BEGIN Entries shown

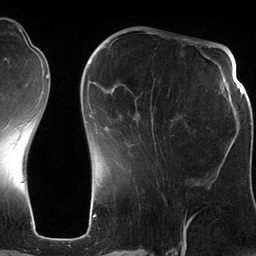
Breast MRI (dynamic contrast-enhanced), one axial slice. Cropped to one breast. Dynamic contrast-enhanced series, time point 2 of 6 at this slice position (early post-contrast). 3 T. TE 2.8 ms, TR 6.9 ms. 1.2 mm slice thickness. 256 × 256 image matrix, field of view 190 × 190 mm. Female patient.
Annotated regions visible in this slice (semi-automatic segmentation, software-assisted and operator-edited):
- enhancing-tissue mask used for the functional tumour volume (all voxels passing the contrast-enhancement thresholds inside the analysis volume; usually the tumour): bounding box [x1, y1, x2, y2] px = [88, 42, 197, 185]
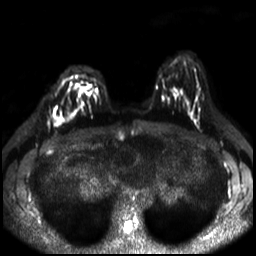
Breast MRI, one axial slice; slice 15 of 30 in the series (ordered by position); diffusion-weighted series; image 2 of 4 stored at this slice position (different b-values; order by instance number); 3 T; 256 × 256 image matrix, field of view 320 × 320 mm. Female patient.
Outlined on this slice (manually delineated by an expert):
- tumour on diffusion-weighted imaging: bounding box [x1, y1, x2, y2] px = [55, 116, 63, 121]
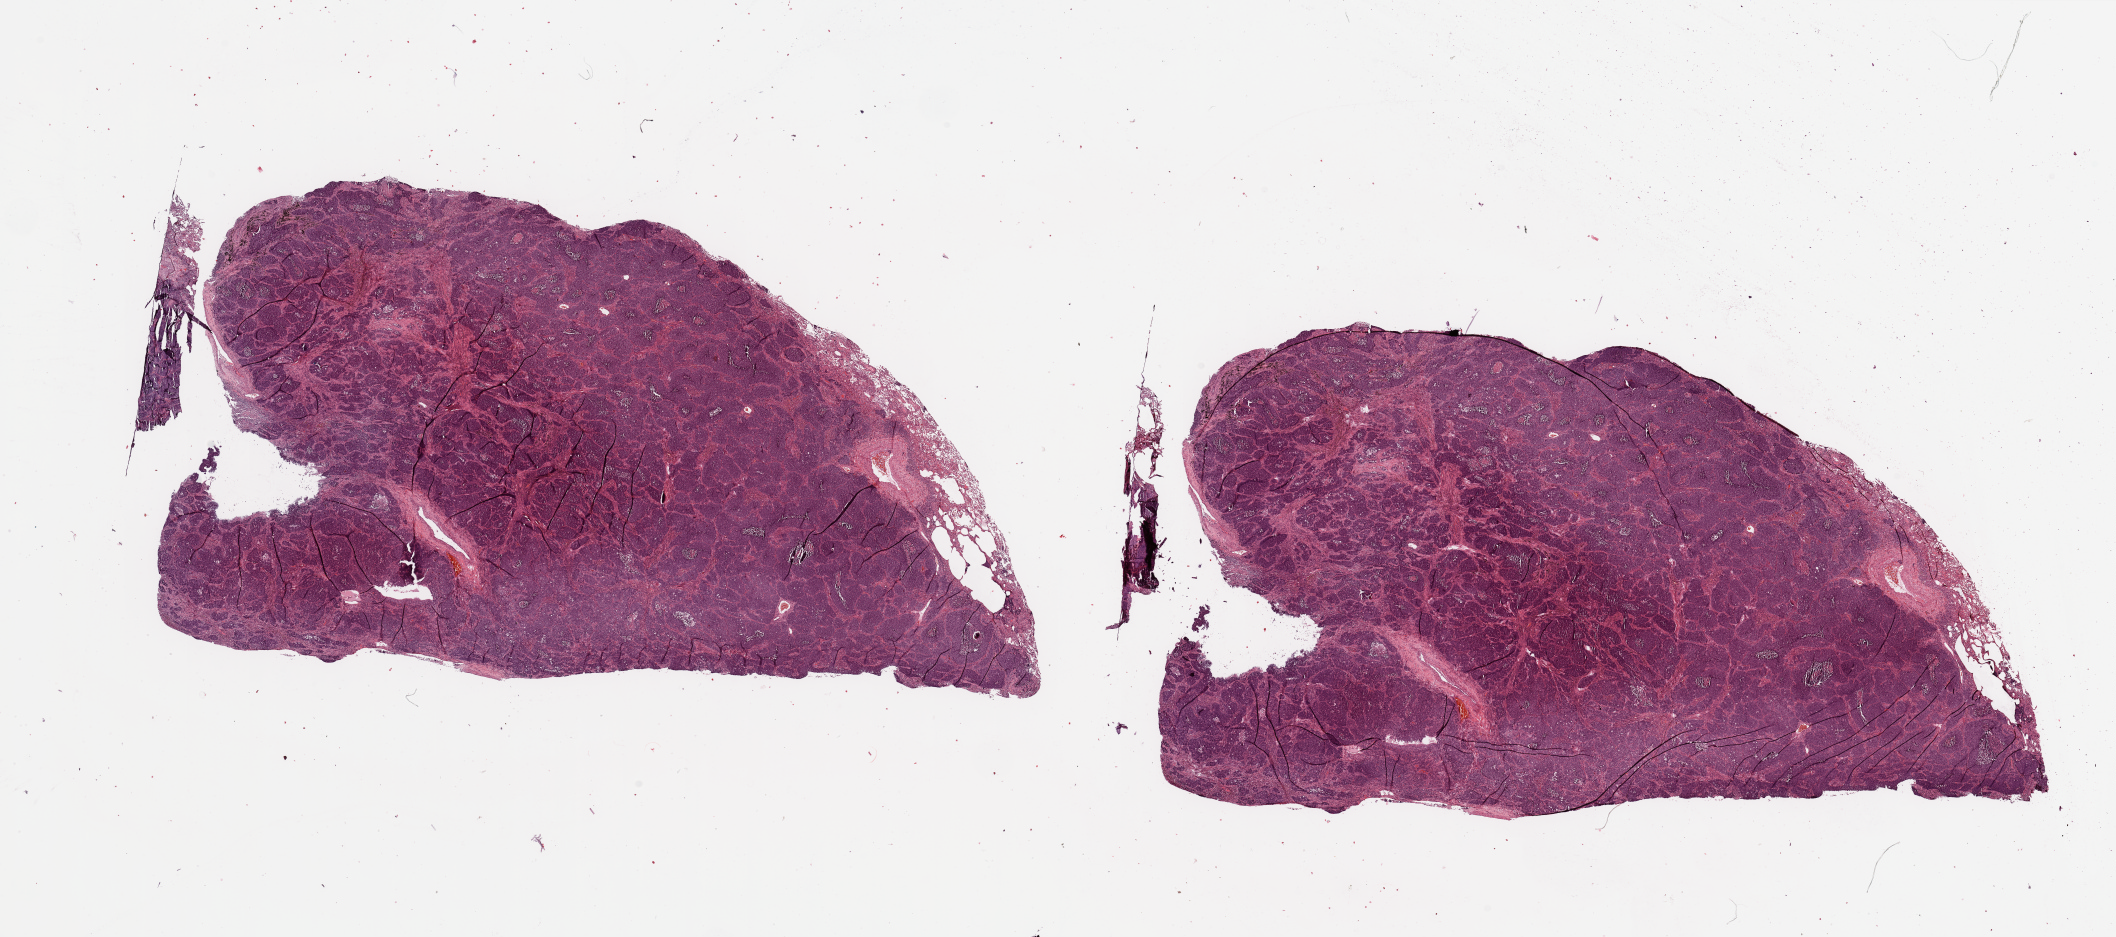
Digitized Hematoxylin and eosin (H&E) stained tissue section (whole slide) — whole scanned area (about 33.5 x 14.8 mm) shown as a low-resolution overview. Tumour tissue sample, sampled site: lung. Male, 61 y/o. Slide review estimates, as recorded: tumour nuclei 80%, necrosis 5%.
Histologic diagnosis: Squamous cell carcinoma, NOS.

END Entries shown

Task requirements:
Reproduce the material word for word. Any pictures should be left out of the copy.

Your solution:
Breast MRI (dynamic contrast-enhanced), one axial slice. Cropped to one breast. Dynamic contrast-enhanced series, time point 2 of 6 at this slice position (early post-contrast). 3 T. TE 2.8 ms, TR 6.9 ms. 1.2 mm slice thickness. 256 × 256 image matrix, field of view 190 × 190 mm. Female patient.
Annotated regions visible in this slice (semi-automatic segmentation, software-assisted and operator-edited):
- enhancing-tissue mask used for the functional tumour volume (all voxels passing the contrast-enhancement thresholds inside the analysis volume; usually the tumour): bounding box [x1, y1, x2, y2] px = [88, 42, 197, 185]
Breast MRI, one axial slice; slice 15 of 30 in the series (ordered by position); diffusion-weighted series; image 2 of 4 stored at this slice position (different b-values; order by instance number); 3 T; 256 × 256 image matrix, field of view 320 × 320 mm. Female patient.
Outlined on this slice (manually delineated by an expert):
- tumour on diffusion-weighted imaging: bounding box [x1, y1, x2, y2] px = [55, 116, 63, 121]
Digitized Hematoxylin and eosin (H&E) stained tissue section (whole slide) — whole scanned area (about 33.5 x 14.8 mm) shown as a low-resolution overview. Tumour tissue sample, sampled site: lung. Male, 61 y/o. Slide review estimates, as recorded: tumour nuclei 80%, necrosis 5%.
Histologic diagnosis: Squamous cell carcinoma, NOS.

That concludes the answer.